Top of DATA FOR REVIEW

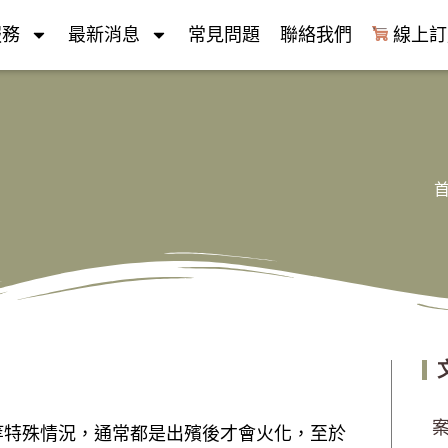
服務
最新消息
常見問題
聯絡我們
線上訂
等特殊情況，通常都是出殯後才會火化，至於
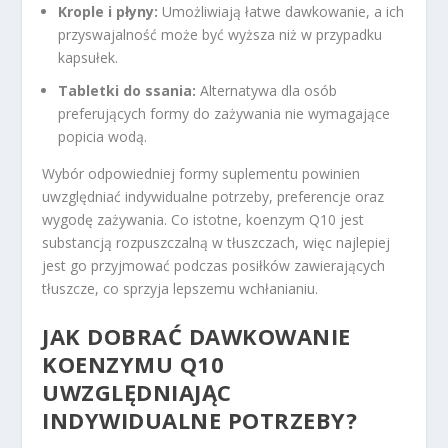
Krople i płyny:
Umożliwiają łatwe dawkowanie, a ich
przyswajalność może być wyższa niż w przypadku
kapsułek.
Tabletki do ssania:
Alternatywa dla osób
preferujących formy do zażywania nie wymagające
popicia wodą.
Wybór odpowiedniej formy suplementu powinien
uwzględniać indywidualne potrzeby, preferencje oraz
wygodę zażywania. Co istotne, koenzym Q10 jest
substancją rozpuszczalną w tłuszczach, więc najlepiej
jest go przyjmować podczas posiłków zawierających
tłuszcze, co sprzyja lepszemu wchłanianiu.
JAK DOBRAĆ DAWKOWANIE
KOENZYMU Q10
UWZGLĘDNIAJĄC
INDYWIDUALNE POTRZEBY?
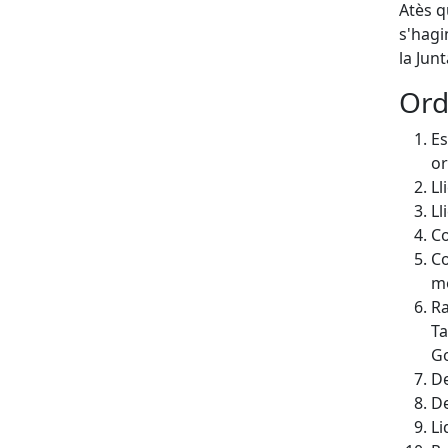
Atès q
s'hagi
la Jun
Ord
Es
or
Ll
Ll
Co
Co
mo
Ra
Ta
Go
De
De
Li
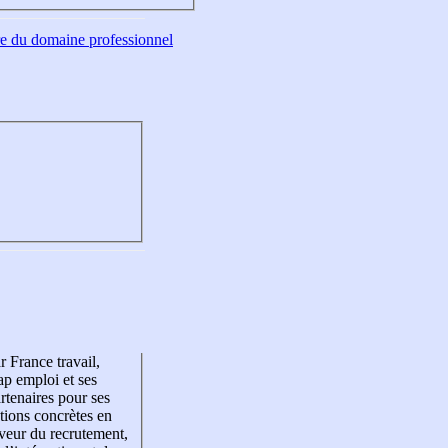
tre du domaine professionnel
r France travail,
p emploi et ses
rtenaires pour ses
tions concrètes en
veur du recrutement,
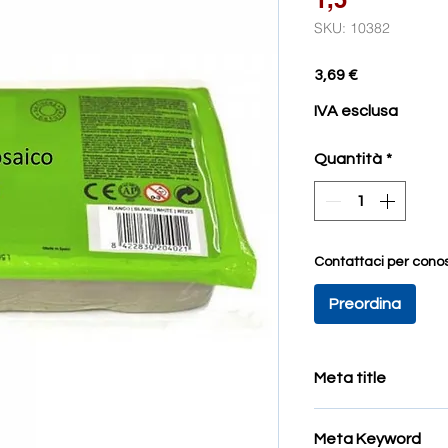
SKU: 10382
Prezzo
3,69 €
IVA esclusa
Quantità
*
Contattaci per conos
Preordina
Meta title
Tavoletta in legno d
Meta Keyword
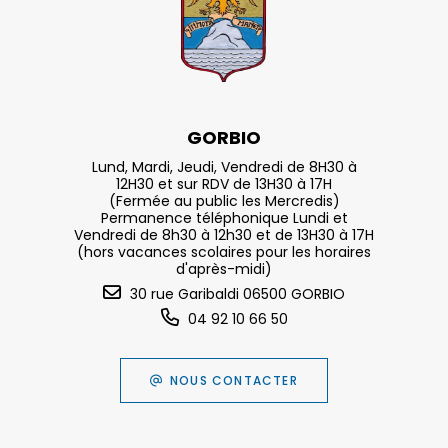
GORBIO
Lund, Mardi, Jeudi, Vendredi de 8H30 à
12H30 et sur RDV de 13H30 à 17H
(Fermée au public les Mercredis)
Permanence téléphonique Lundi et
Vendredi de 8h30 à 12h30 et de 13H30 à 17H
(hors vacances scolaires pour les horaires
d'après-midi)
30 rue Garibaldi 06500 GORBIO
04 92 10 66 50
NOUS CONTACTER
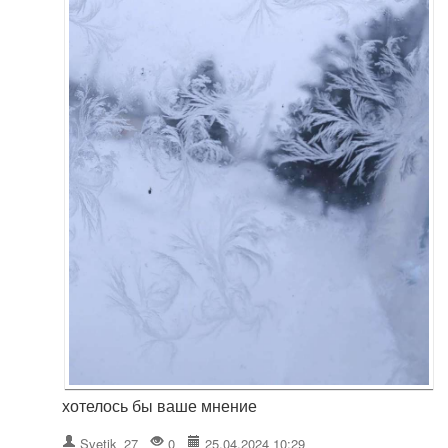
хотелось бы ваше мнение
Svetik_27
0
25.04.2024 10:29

Bottom of DATA FOR REVIEW

• TASK STATEMENT
Copy every line of text in all of the rows above word for word, and leave the pictures out of your answer.

• EXERCISE OUTPUT
服務
最新消息
常見問題
聯絡我們
線上訂
等特殊情況，通常都是出殯後才會火化，至於
Krople i płyny:
Umożliwiają łatwe dawkowanie, a ich
przyswajalność może być wyższa niż w przypadku
kapsułek.
Tabletki do ssania:
Alternatywa dla osób
preferujących formy do zażywania nie wymagające
popicia wodą.
Wybór odpowiedniej formy suplementu powinien
uwzględniać indywidualne potrzeby, preferencje oraz
wygodę zażywania. Co istotne, koenzym Q10 jest
substancją rozpuszczalną w tłuszczach, więc najlepiej
jest go przyjmować podczas posiłków zawierających
tłuszcze, co sprzyja lepszemu wchłanianiu.
JAK DOBRAĆ DAWKOWANIE
KOENZYMU Q10
UWZGLĘDNIAJĄC
INDYWIDUALNE POTRZEBY?
Atès q
s'hagi
la Jun
Ord
Es
or
Ll
Ll
Co
Co
mo
Ra
Ta
Go
De
De
Li
tre du domaine professionnel
r France travail,
p emploi et ses
rtenaires pour ses
tions concrètes en
veur du recrutement,
SKU: 10382
Prezzo
3,69 €
IVA esclusa
Quantità
*
Contattaci per conos
Preordina
Meta title
Tavoletta in legno d
Meta Keyword
GORBIO
Lund, Mardi, Jeudi, Vendredi de 8H30 à
12H30 et sur RDV de 13H30 à 17H
(Fermée au public les Mercredis)
Permanence téléphonique Lundi et
Vendredi de 8h30 à 12h30 et de 13H30 à 17H
(hors vacances scolaires pour les horaires
d'après-midi)
30 rue Garibaldi 06500 GORBIO
04 92 10 66 50
NOUS CONTACTER
хотелось бы ваше мнение
Svetik_27
0
25.04.2024 10:29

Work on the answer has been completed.